Source passage:
+ + +

If $K/k$ is an extension of fields, then we say that a subset $B\subset K$ is a transcendence basis of $K/k$, if

  • $B$ is algebraically independent over $k$, i.e. the elements of $B$ do not satisfy any non-trivial multivariable polynomial equation with coefficients from $k$, and
  • The extension $K/k(B)$ is algebraic. In other words, every element of $K$ is algebraic over $k(B)$.

It turns out that all transcendence bases of a given extension $K/k$ have the same cardinality. But, there is nothing canonical about the intermediate field $k(B)$. In particular the degrees $[K:k(B)]$ can vary wildly when we vary the basis $B$.

+ + +

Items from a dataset
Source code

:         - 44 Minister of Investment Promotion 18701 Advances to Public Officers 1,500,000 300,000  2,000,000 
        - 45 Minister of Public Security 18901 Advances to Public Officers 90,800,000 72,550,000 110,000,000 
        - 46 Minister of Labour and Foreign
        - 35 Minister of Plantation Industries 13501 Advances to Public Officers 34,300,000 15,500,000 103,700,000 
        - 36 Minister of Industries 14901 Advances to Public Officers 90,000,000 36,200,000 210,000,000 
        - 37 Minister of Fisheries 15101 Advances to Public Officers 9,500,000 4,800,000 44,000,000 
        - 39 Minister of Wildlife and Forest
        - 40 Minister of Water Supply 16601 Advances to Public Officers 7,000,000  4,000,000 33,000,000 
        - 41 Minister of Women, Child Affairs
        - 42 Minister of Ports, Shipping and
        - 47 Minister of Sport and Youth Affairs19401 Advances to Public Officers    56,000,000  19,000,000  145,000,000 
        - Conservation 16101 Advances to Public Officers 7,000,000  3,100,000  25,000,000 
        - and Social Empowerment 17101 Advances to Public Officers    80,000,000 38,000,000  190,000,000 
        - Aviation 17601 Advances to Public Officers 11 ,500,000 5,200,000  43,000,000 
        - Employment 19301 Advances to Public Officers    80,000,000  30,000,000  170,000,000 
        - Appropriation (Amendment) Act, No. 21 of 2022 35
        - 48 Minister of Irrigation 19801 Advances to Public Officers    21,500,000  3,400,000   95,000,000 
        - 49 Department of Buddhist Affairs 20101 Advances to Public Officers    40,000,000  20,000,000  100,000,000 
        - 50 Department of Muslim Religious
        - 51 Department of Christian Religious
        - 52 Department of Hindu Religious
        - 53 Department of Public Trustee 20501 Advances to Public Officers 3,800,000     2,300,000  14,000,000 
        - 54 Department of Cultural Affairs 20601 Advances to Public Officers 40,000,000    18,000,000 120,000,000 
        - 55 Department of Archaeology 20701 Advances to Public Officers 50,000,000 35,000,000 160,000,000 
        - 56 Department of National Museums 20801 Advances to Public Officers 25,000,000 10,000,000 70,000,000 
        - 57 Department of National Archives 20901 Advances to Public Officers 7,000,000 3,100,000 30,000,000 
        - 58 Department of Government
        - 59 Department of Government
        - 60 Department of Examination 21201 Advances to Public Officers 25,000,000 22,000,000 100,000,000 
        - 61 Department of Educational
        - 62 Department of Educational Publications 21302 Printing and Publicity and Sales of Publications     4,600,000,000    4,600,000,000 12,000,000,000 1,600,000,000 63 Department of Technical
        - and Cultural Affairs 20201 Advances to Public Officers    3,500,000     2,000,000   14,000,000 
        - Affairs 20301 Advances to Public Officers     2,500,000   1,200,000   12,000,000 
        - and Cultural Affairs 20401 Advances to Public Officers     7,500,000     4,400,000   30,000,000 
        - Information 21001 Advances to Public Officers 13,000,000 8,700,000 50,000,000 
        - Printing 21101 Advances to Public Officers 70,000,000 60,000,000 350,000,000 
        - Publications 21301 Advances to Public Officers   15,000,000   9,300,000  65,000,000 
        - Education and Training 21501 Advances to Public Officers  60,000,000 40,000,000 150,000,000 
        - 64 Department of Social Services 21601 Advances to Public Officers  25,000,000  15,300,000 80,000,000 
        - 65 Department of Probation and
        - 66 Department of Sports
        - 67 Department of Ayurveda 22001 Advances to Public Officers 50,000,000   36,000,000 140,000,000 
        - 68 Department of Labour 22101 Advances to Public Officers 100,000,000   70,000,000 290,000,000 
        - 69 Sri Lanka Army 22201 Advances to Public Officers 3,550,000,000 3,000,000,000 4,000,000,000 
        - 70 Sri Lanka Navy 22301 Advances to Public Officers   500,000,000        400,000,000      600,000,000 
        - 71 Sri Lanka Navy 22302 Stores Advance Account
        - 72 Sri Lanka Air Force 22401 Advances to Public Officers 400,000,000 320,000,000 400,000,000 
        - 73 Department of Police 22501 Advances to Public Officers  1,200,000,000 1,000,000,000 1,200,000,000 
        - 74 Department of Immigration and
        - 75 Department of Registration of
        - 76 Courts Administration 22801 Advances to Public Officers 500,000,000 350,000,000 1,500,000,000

+ + +

Work instructions:
1 – Answer these questions from the passage on transcendence bases.
(a) What property must $B$ have over $k$?
(b) What do all transcendence bases of a given extension $K/k$ share?
(c) What can vary wildly as the basis $B$ is varied?
2 – In the rows, edit the lines from the line with "- 44 Minister" to the line with "- 46 Minister of Labour and Foreign", replacing "Minister" with "Ministry" and leaving everything else unchanged. Give only those lines.

Solutions:
1 –
(a) $B$ must be algebraically independent over $k$.
(b) They all have the same cardinality.
(c) The degrees $[K:k(B)]$.

2 –
:         - 44 Ministry of Investment Promotion 18701 Advances to Public Officers 1,500,000 300,000  2,000,000 
        - 45 Ministry of Public Security 18901 Advances to Public Officers 90,800,000 72,550,000 110,000,000 
        - 46 Ministry of Labour and Foreign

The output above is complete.